Soundtrack was composed by Dharan Kumar. The audio launch was done in Suryan FM on 5 December 2013.

- "Kuttipayale" – Silambarasan
- "Appatucker" – Psycho Unit
- "Avan Ivan" – Ramya NSK (lyrics by VTV Ganesh)
- "Cute Aana" – Naresh Iyer (lyrics by Lallu)
- "Ennodu" – Naresh Iyer, Ramya NSK (lyrics by VTV Ganesh)
- "Pattampoochi" – VTV Ganesh (lyrics by VTV Ganesh)
- "Shuklambharatam" – Kalyani Menon

== Critical reception ==
Baradwaj Rangan from The Hindu wrote, "the episodes are so dull, the screenplay so crude and disjointed that we feel we've smoked some pot and slipped into a surreal dream". The Times of India gave 1.5 stars out of 5 and wrote, "This is the stuff of V Sekar's films in the 90s and some of those...were reasonably entertaining despite the didactic filmmaking...but, this film doesn't really have a clue on what it wants to be — a full-on drama, an existential comedy, or even a dramedy". The New Indian Express wrote, "The quick change of locations, crisp editing and Simbu's screen presence hold up the film, which, otherwise, would have been a total downer. It was a knot with potential. Selva could have worked out the screenplay in a more interesting manner".
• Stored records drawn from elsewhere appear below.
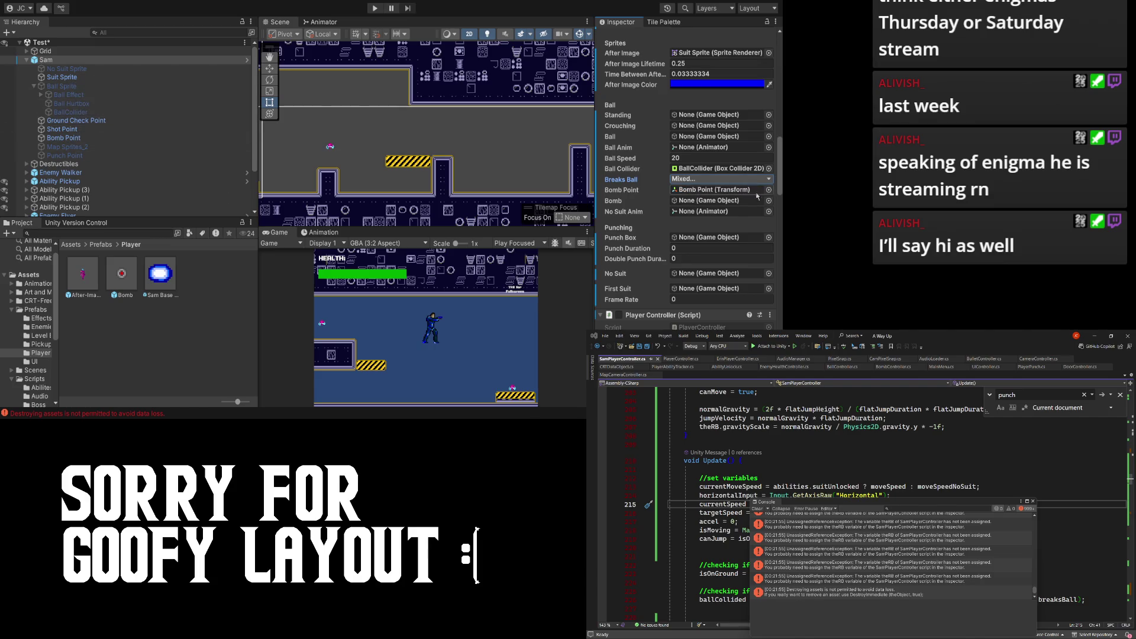
mouse_move(129, 282)
mouse_down()
mouse_move(705, 180)
mouse_move(704, 202)
mouse_up()
- Assign No Suit Sprite to No Suit Anim, Punch Point to Punch Box, Ball Sprite, and Suit Sprite to Standing
mouse_move(46, 60)
mouse_down()
mouse_move(705, 177)
mouse_move(680, 218)
mouse_up()
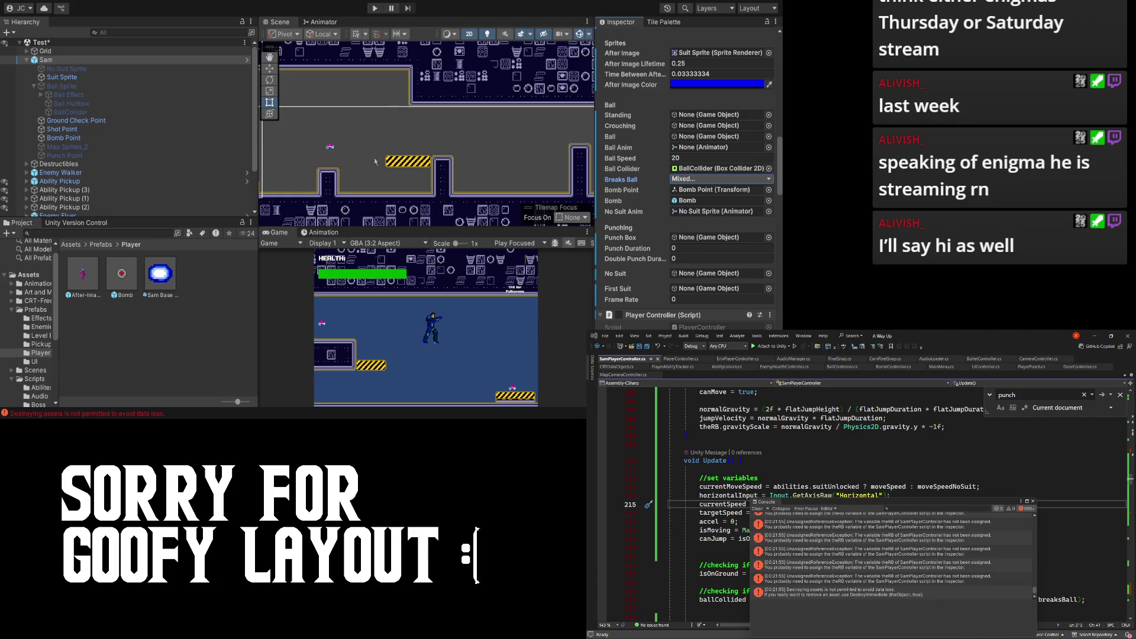
mouse_move(47, 77)
mouse_down()
mouse_move(47, 161)
mouse_move(663, 215)
mouse_move(686, 239)
mouse_up()
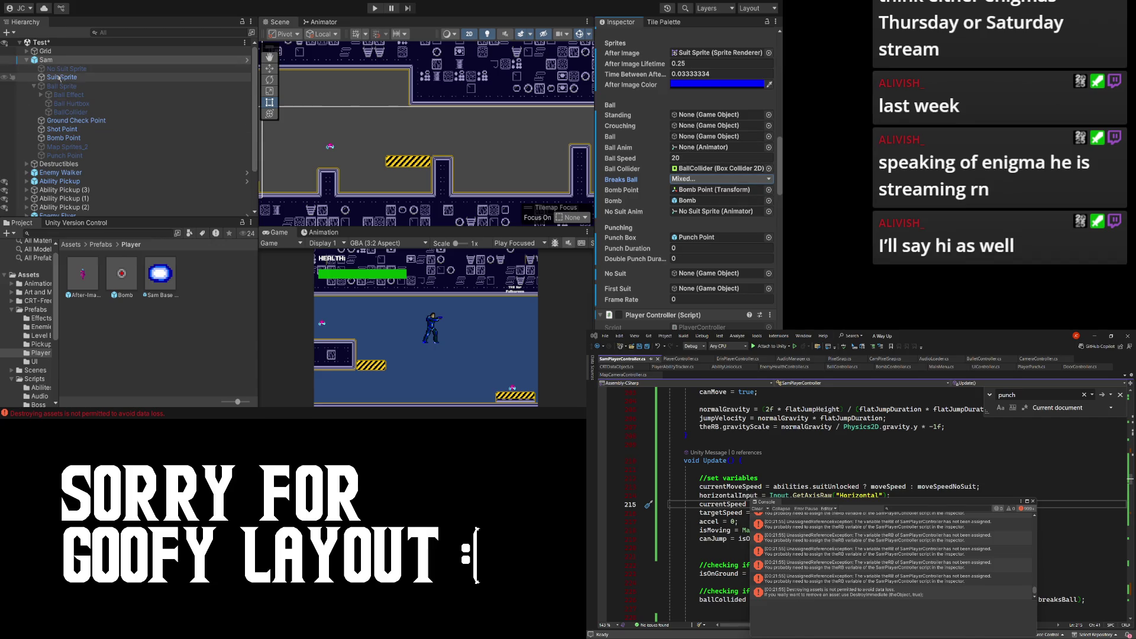
mouse_move(62, 87)
mouse_down()
mouse_move(681, 172)
mouse_move(680, 142)
mouse_up()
Sify wrote, "there isn't anything interesting in it. Director V Selva fails to make it interesting, characterisation is weak and it drags big time". Rediff gave 1.5 stars out of 5 and called the film "a total waste of time". IANS gave 1 star out of 5 and wrote, "It is not because Ganesh plays the lead that Inga Enna Solludhu is unarguably boring, but because it is a shoddily written story that fails to entertain. It's a film that makes a success story look like a joke on screen". Deccan Herald wrote, "V T V Ganesh turns Inga Enna Solludhu into a putrefied ego trip, soaked in self-pity, thanks to director Vincent Selva pandering Ganesh's whims without much qualms about his own reputation".